O pobre tem direito a um sonho impossível, Deborah Bizarria, FSP

 Recebi uma mensagem de alguém muito incomodado com uma fala minha no programa Lado B, do Brazil Journal, com Marcos Lisboa e Juliano Spyer, também colunistas da Folha. A pessoa dizia que eu estava oferecendo uma visão "romântica" da realidade ao sugerir que, na média, o evangélico pobre não vê o patrão como inimigo. Que, em vez disso, ele aspira a ocupar esse lugar. Para esse crítico, faltava ali uma leitura estrutural, um reconhecimento das violências cotidianas e das barreiras que impedem esse sonho de se concretizar.

Mulher em pé na frente de um portal de luz olha para a claridade enquanto flores neon num fundo escuro sobem ao topo, circundando o portal
Desejo de ocupar o lugar do patrão é um sonho com sentido econômico e moral - Catarina Pignato

Mas o ponto não era esse. Meu argumento não é que todos vão virar patrões, nem que a desigualdade brasileira pode ser superada pela mera força de vontade. O que defendi, e continuo acreditando, é que esse desejo de ocupar o lugar do patrão é, para muita gente, um gesto simbólico de dignidade. Ele expressa vontade de autonomia, reconhecimento e capacidade de gerar oportunidades para outros. É um sonho com sentido econômico e moral. E a política pública que quiser se conectar com essas pessoas precisa, no mínimo, considerar esse horizonte como legítimo.
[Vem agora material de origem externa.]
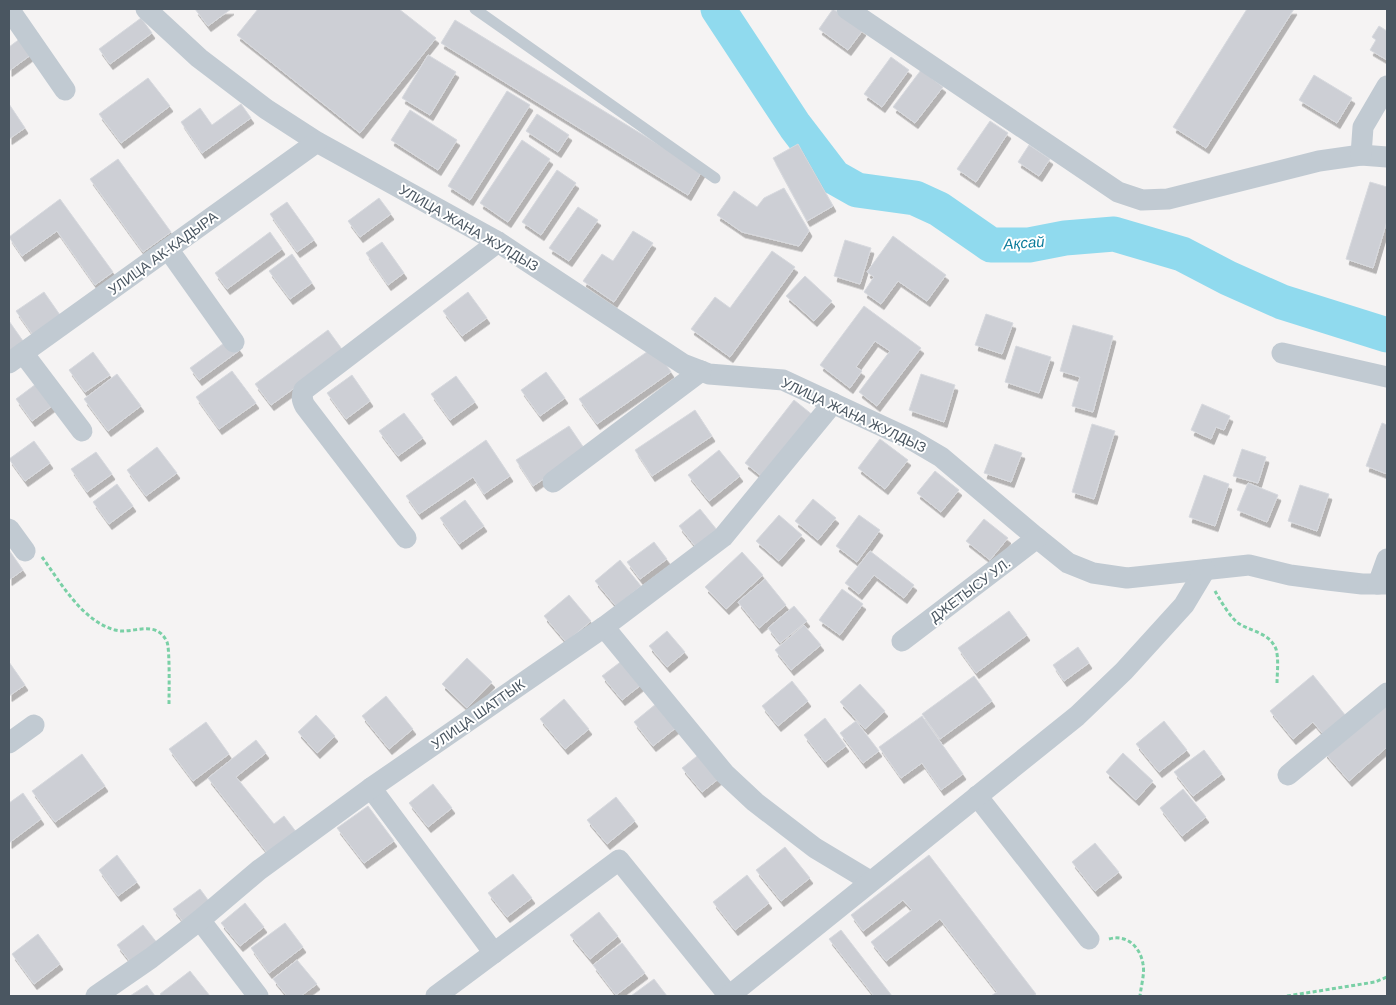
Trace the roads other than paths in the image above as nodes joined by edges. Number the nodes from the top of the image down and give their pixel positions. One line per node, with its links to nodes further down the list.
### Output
1 (9, 9): 6 (street)
2 (146, 9): 8 (street, УЛИЦА ЖАНА ЖУЛДЫЗ)
3 (475, 9): 11 (lane)
4 (846, 9): 9 (street)
5 (1387, 86): 7 (street)
6 (65, 90)
7 (1381, 112): 9 (street)
8 (317, 142): 12 (street, УЛИЦА ЖАНА ЖУЛДЫЗ); 13 (street, УЛИЦА АК-КАДЫРА)
9 (1361, 155): 10 (street)
10 (1387, 157)
11 (715, 178)
12 (498, 242): 17 (street, УЛИЦА ЖАНА ЖУЛДЫЗ); 23 (street)
13 (168, 249): 14 (street); 16 (street, УЛИЦА АК-КАДЫРА)
14 (234, 342)
15 (1282, 353): 18 (street)
16 (16, 358): 20 (street)
17 (701, 371): 19 (street, УЛИЦА ЖАНА ЖУЛДЫЗ); 21 (street)
18 (1387, 377)
19 (833, 404): 24 (street, УЛИЦА ЖАНА ЖУЛДЫЗ); 29 (street, УЛИЦА ШАТТЫК)
20 (82, 431)
21 (553, 482)
22 (9, 529): 25 (street)
23 (406, 538)
24 (1037, 538): 27 (street, УЛИЦА ЖАНА ЖУЛДЫЗ); 30 (street, ДЖЕТЫСУ УЛ.)
25 (25, 551)
26 (1387, 559): 28 (street)
27 (1205, 570): 28 (street, УЛИЦА ЖАНА ЖУЛДЫЗ); 36 (street)
28 (1383, 584)
29 (604, 626): 35 (street, УЛИЦА ШАТТЫК); 37 (street)
30 (902, 641)
31 (1387, 693): 34 (street)
32 (34, 725): 33 (street)
33 (9, 743)
34 (1288, 775)
35 (371, 788): 38 (street, УЛИЦА ШАТТЫК); 40 (street)
36 (976, 796): 37 (street); 39 (street)
37 (870, 881): 44 (street)
38 (200, 920): 41 (street, УЛИЦА ШАТТЫК); 42 (street)
39 (1089, 939)
40 (494, 953): 43 (street); 44 (street)
41 (96, 996)
42 (258, 996)
43 (436, 996)
44 (729, 996)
Nesse sentido, como afirmou recentemente o economista Ricardo Paes de Barros, parece haver um consenso crescente entre decisores: o pobre quer trabalhar. Parece pouco, mas não é. Essa é uma mudança relevante no imaginário da política social. A tarefa agora é entender que esse desejo não é homogêneo. Ele se expressa por meio de aspirações diversas, que nem sempre cabem nas estruturas que o Estado costuma oferecer. Aceitar que pessoas em vulnerabilidade têm projetos, mesmo que desconectados das oportunidades locais, é o primeiro passo.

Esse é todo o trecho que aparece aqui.